- Opening Delimiter -

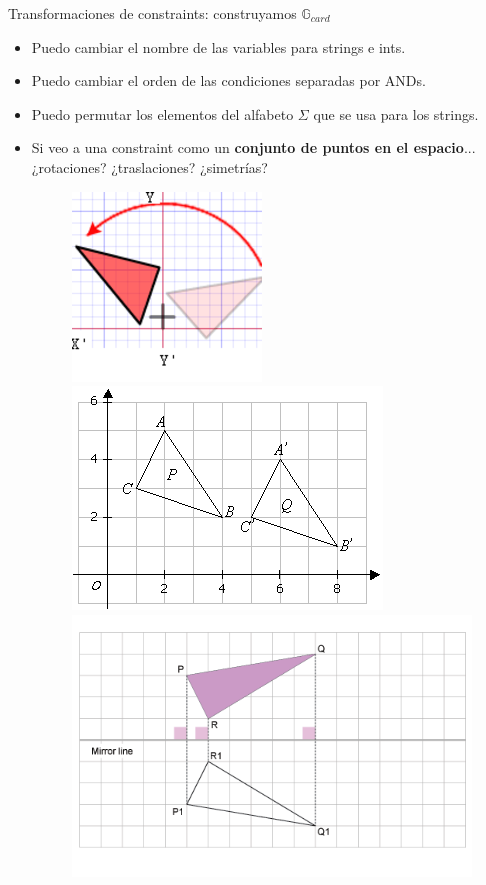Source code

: \documentclass[10pt]{beamer}
\begin{document}
\begin{frame}{Transformaciones de constraints: construyamos $\mathbb{G}_{card}$}
\begin{itemize}
	\item Puedo cambiar el nombre de las variables para strings e ints.
	\item Puedo cambiar el orden de las condiciones separadas por ANDs.
	\item Puedo permutar los elementos del alfabeto $\Sigma$ que se usa para los strings.\pause
	\item Si veo a una constraint como un \textbf{conjunto de puntos en el espacio}...\\¿rotaciones? ¿traslaciones? ¿simetrías?


\begin{figure}[H]
\centering
    \includegraphics[scale=0.3]{rotation.png}
    \includegraphics[scale=0.3]{traslation.png}
    \includegraphics[scale=0.3]{symmetry.png}
    \captionsetup{labelformat=empty}
\end{figure} \pause


\end{itemize}
\end{frame}
\end{document}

- Closing Delimiter -

- **Exercise goal**
Give the listing above again in its entirety, exactly as written and free of images.

- **Answer space**
Source code

: \documentclass[10pt]{beamer}
\begin{document}
\begin{frame}{Transformaciones de constraints: construyamos $\mathbb{G}_{card}$}
\begin{itemize}
	\item Puedo cambiar el nombre de las variables para strings e ints.
	\item Puedo cambiar el orden de las condiciones separadas por ANDs.
	\item Puedo permutar los elementos del alfabeto $\Sigma$ que se usa para los strings.\pause
	\item Si veo a una constraint como un \textbf{conjunto de puntos en el espacio}...\\¿rotaciones? ¿traslaciones? ¿simetrías?


\begin{figure}[H]
\centering
    \includegraphics[scale=0.3]{rotation.png}
    \includegraphics[scale=0.3]{traslation.png}
    \includegraphics[scale=0.3]{symmetry.png}
    \captionsetup{labelformat=empty}
\end{figure} \pause


\end{itemize}
\end{frame}
\end{document}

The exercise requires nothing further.